My plan was simple: introduce FP and then go to Haskell’s specifics. There is a difference in priority here, however: students need to be attracted to this new paradigm, and, if they fell in love with Haskell along the way, that would be a nice bonus. Why was that the goal? Because absorbing the paradigm gives the student a new set of abstract tools, i.e., ideas that go way beyond matters of implementation. Once a deep understanding of an idea is achieved, the implementation of it in the real world is a much lesser burden. Hence, the same ideas would be visualized in a myriad of different implementations, i.e., you would see the same thing regardless if it is Haskell, OCaml or F#. When you master the plain of abstractions the plain of implementation scares you significantly less.

After establishing that FP is the big fish the course will teach them to catch, I would dive into Haskell’s specific features, such as the type system and the distinct effect system. The former would describe how Haskell tackles the problem of describing what things are, going in contrast with other languages that describe how to implement it, whilst the latter would separate programming into two worlds: effect-free and effectful computations.

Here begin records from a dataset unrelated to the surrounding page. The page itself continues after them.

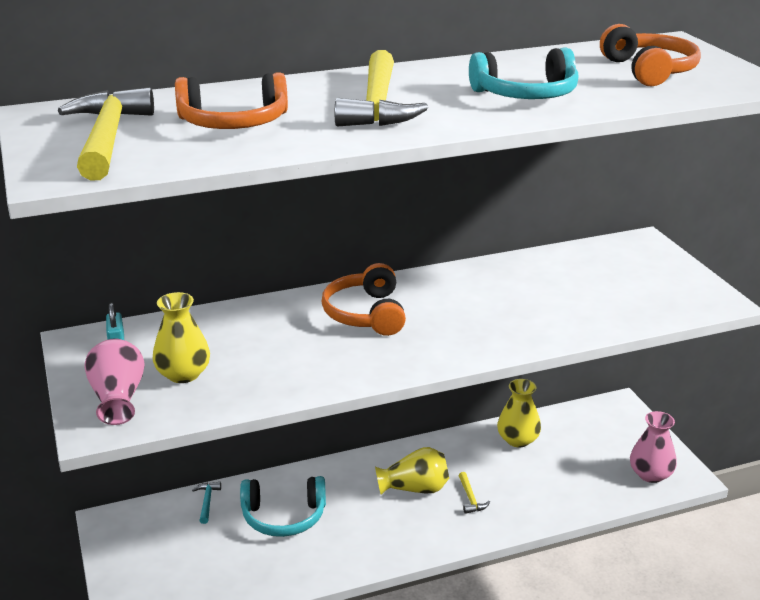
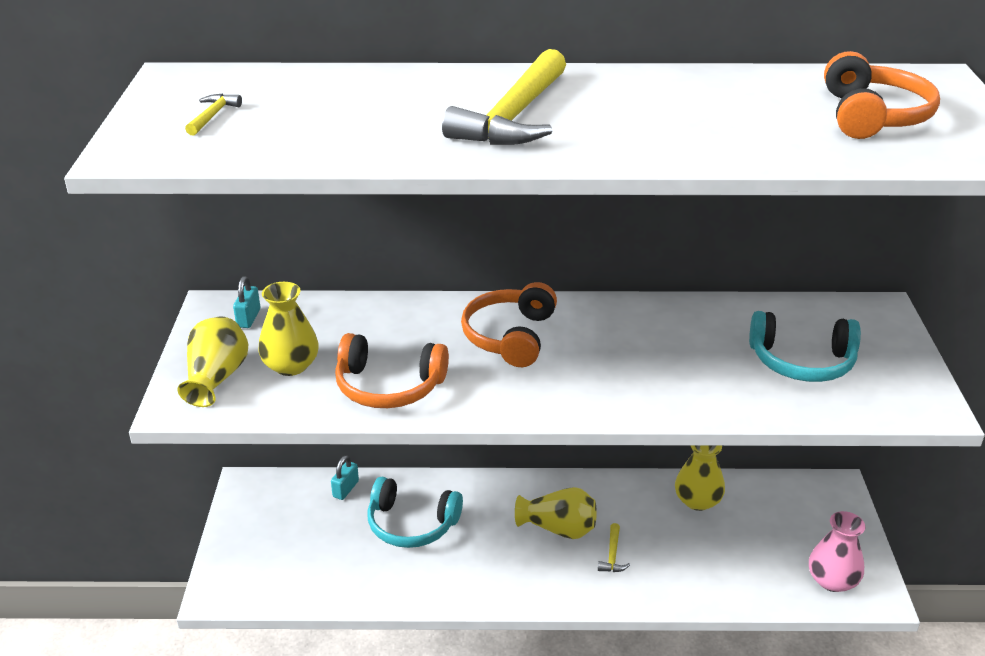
camera: 20 degrees right, 5 degrees up
(108, 138) = (212, 116): yellow hammer -> yellow hammer, size x0.41
(118, 398) = (216, 378): pink vase -> yellow vase
(207, 502) = (345, 489): turquoise hammer -> turquoise padlock
(233, 123) = (347, 116): orange headphones -> orange headphones (388, 386)
(526, 94) = (693, 128): turquoise headphones -> turquoise headphones (802, 362)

For the first phase of the mission, I’ve separated explanations for FP’s mindset, notions of functions, and combining forms. For the Haskell phase, I would dedicate time to pattern matching, laziness, and simple types.

Experience

Enough from past planning, it is about time to talk about how the experience was. Shortly: it was amazing!

Slide Deck Structure

The structure that I chose for my slides was solely based on this principle: attention is a scarce resource. This means that whatever is on the screen has the potential to deviate the attention from what I really want them to pay attention to. Hence, I had the least amount of information in my slides: title of the topic (not always), the least amount of content that I need in order to explain the topic, the number of the slide. The first two pieces gives the student notion of where we are in the map; which topic is this again? Is this topic related to which piece of content? The latter serves the purpose of adding an address for questions since you have a number to hold and go exactly to the place where your question arose.

This minimalistic approach was incentivized by Edil during my final project presentation during my graduation. It is still my go-to presentation-wise.

Speaking

Your presentation is only half of the battle. It is not the presentation that defines a good lesson, it is the presenter. The presentation serves as an anchor for the speech.

I tried to use the least amount of fancy terms as possible during the lesson. Also, when I noticed that a new term needed to be introduced (partial application, immutability, partial functions, side-effects, etc), I made it very clear to the students that they should remember that new word and its meaning, ideally in their physical notes.

Questions

The sign of a good lesson can be measured by the amount of interactions that happen during the lesson. The presence of questions means that some of the knowledge made its way into the mind of the student, got processed, and holes were identified. If the environment of the class and the aura of the presenter allow, the student will feel comfortable enough in order to raise a hand and ask a question.

The first day of class was very hot in this sense. A lot of questions happened, and, even better, they were getting more interesting with time. This, however, is a double-edged sword: you want questions to exist, but you need to control the flow if too many start to arise. A 2-hour class is a limited amount of time to fill all the boxes of my plan. So, when I identified that a question was taking too much time, I decided to postpone its answer or propose that we could solve it at another time. Sadly, I was not able to be fully optimal in this topic, I have to be more severe in my time management and not allow myself to get carried away by the excitement of the student making a question.

Honesty

Some students started to be skeptical of not only Haskell but also FP. In my opinion, there is no way around it: don’t be a fanboy, just tell the truth. Explain your arguments, and revisit them in another way if necessary. Instead of trying to push them to the wall with your personal preferences, calm down and just let your mind gather the objective reasons why being in the course is a great decision. This should not be a problem doing this if the teacher understands the topic in a deep manner.

Conclusion

Overall, I pretty much enjoyed the experience. It was so satisfactory to see the eyes of some of the students shine due to their personal Eureka moments. It is so pleasing to witness someone truly understand something that they probably didn’t even know existed before. When that happens, it means two things: a new piece of knowledge was shared with a newcomer and you did a great job – your teaching strategy made that happen.